Comment by Greg Little on Thursday

Connie, I tried all the links and it continually said the podcast was in progress but I could not get any sound. Made sure my audio was working by listening to a music channel.

Fortunately I tried the podcast at around 11pm tonight and the audio was working. Not sure of the original problem cause but I did get to listen... Excellent podcast... Thanks 

Comment by Connie Mettler on Thursday

Larry, as to the copying, we both know that goes on everywhere. I know a fiber artist, Candiss Cole, who has been in this business a long time who designs clothing. She had a very successful design that was selling well and before you knew it it had been copied and was being made in China and you could buy it retail. So, we're out there at a show or showing our work online, someone is going to copy. You can always take a screenshot of an image ... does this mean you don't use the Internet to show/sell your work? What's chances? and what are chances that creating the image will bring you buyers and keep you creating and you just stay ahead of the cheaters. 

There are ways of protecting images online, so you can't download them, etc., but my tech skills don't extend there. I believe the Coconut Grove Arts Festival artist images have been added to their website this way. You might know what I'm pretty hazy about here. 

Thank you, Greg. I liked it too and I'm usually not totally pleased with how well I've done. This was interesting to me, Dave was very forthcoming, and it wasn't all a commercial, but useful and helpful to many. I hope.

Comment by Judy Christian on Thursday
Ok I listened, first time ever to listen to a podcast as I thought I might have trouble hooking it up- no trouble at all- just click and listen!
Thanks for posting it. I have a better understanding of using facebook now for bus.
Comment by Connie Mettler on Thursday

Good, Judy. There is nothing to it! You're right, just "click" and listen ... 

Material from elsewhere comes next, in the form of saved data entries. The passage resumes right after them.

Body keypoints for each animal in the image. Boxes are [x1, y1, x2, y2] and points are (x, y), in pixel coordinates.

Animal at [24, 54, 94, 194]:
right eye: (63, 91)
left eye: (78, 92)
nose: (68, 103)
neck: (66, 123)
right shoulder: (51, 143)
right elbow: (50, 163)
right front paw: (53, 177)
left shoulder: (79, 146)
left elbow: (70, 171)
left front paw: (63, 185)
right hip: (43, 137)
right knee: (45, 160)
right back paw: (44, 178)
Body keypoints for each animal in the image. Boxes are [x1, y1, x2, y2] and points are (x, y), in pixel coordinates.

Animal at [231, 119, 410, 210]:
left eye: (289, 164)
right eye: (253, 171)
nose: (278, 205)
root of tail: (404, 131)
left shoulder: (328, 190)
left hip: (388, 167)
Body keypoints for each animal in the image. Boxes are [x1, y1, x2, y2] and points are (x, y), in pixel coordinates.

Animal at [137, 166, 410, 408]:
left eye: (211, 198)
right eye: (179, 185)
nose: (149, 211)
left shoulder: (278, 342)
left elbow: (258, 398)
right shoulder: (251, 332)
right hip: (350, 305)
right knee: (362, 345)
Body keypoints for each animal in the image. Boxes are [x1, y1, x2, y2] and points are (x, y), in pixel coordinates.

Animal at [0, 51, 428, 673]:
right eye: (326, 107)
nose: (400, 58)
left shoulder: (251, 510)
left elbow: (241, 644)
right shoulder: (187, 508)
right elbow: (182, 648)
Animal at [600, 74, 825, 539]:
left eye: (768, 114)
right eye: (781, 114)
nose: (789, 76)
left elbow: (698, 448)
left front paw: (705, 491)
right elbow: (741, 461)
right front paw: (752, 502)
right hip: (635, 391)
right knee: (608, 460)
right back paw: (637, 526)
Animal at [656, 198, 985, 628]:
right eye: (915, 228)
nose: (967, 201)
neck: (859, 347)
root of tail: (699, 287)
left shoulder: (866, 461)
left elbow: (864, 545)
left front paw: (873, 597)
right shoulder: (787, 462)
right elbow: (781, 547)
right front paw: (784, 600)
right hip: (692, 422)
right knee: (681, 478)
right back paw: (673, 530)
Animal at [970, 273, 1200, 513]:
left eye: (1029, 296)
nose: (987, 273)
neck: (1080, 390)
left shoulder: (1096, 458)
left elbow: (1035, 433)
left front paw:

People asking for Dave's successful Facebook page, here it is: https://www.facebook.com/hangingwatergardens/

Comment by Larry Sohn on Thursday

Connie, As you know I'm pretty much in the loop, as far as IT. 

Currently, there is no way to keep someone from downloading a photo, they see on a website, to their own computer. Many simple methods such as disabeling right click, blank front layers, etc. However they only slow down or stop the lay person. This is the first image from that site. Artist Abdiel Acosta.  Look at it. it is not great quality, however ti will suffice for most people. It took almost 3 minutes to accomplish.

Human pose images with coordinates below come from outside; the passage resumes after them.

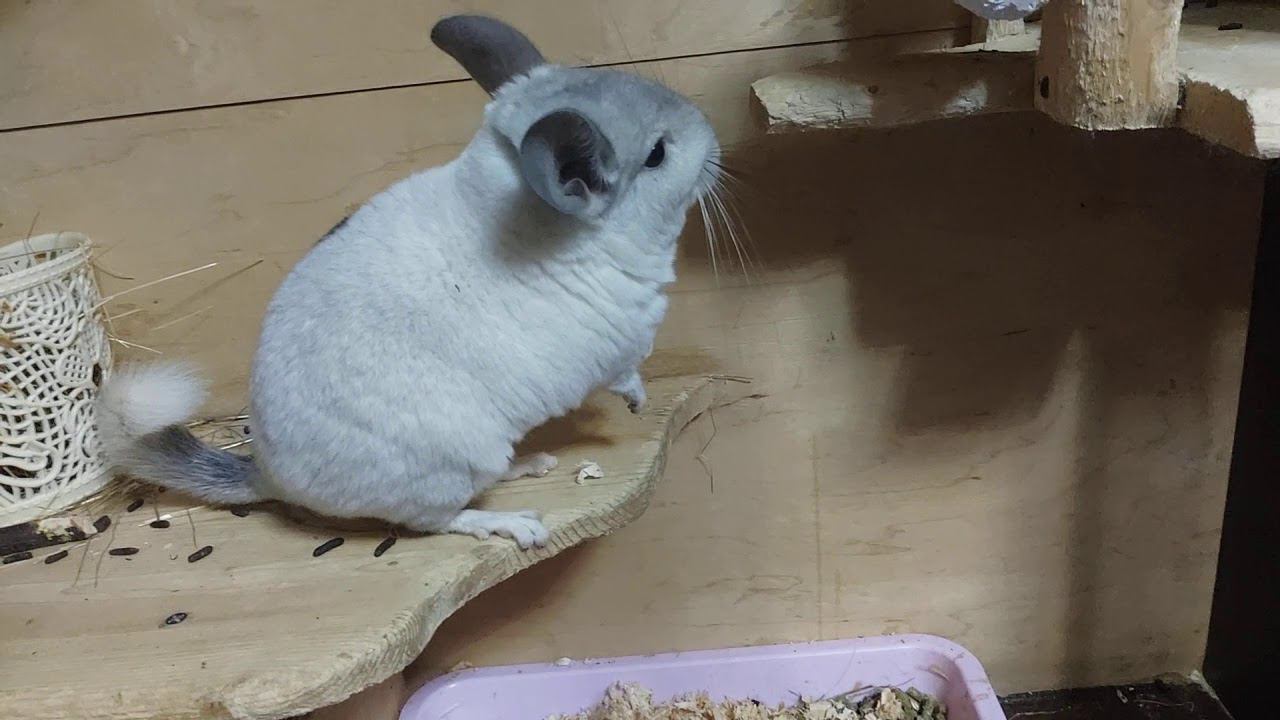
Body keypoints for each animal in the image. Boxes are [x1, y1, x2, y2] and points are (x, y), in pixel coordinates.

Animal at [96, 15, 721, 549]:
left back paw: (529, 464)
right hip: (450, 465)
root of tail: (271, 477)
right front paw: (638, 403)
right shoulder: (614, 353)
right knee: (436, 521)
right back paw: (514, 522)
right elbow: (626, 375)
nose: (713, 133)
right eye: (658, 154)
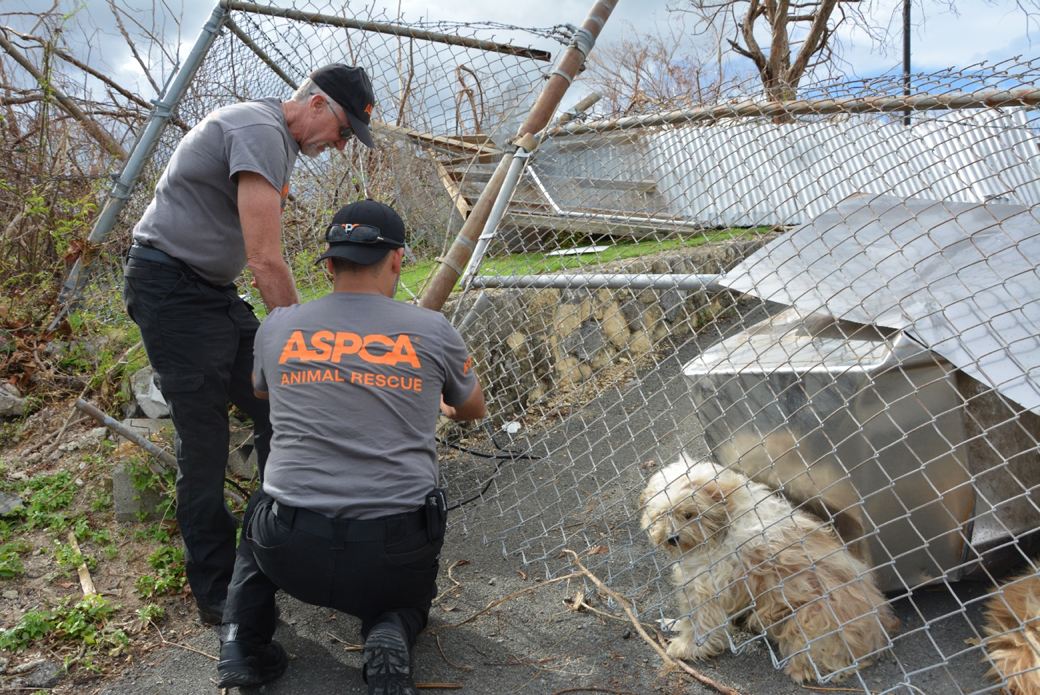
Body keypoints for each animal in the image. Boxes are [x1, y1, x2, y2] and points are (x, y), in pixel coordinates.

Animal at [636, 455, 898, 682]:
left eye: (689, 514)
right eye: (661, 515)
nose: (672, 538)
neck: (726, 521)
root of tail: (879, 625)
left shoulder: (707, 587)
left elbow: (701, 623)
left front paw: (687, 647)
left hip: (811, 617)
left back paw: (804, 669)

Comment by Greg Little on Friday

Hello Connie,

Thanks for the excellent podcast. Facebook marketing is something I have been really thinking about for a while and I knew I had to do if I want to continually grow and expand.I don't know much about computers and marketing but I am passionate about my wood art.

David Emmon's podcast made me realize that I just need to redirect some of that passion to learning Facebook Marketing strategies... therefore I signed up for his online course toDay.

Comment by Connie Mettler on Friday

Greg, why travel forever?? why not build an audience where it doesn't take such a toll on your time, body and $$. The high overhead of art fairs can be alleviated, I believe, by doing fewer shows, especially the marginal ones, make sales online and shoot for the big shows. Plus, it means as you get older you have built a business that means you don't have to meet every customer in person.

(On that note. You've been a participant on this forum for a long time and I feel like you and I know one another. Meeting you face to face would be great, it's a relationship we've established over the years. We've established a trust ... online marketing can do that for you too.)

Comment by JEFF LEEDY on Friday

I was very attracted to the appeal of David Emmons course ($1000) so I attended his webinar a month ago.  I took notes furiously but upon reviewing them I realized that David gave clues to his program but not actually how to do the process. After all he is selling his program-and the appeal is very compelling. What I need before I spend money I can't spare right now, are testimonials that confirm that his extensive program can work for me & others. If it does, I'm in.

My show sales are not great so if this could produce for me, I'm all in.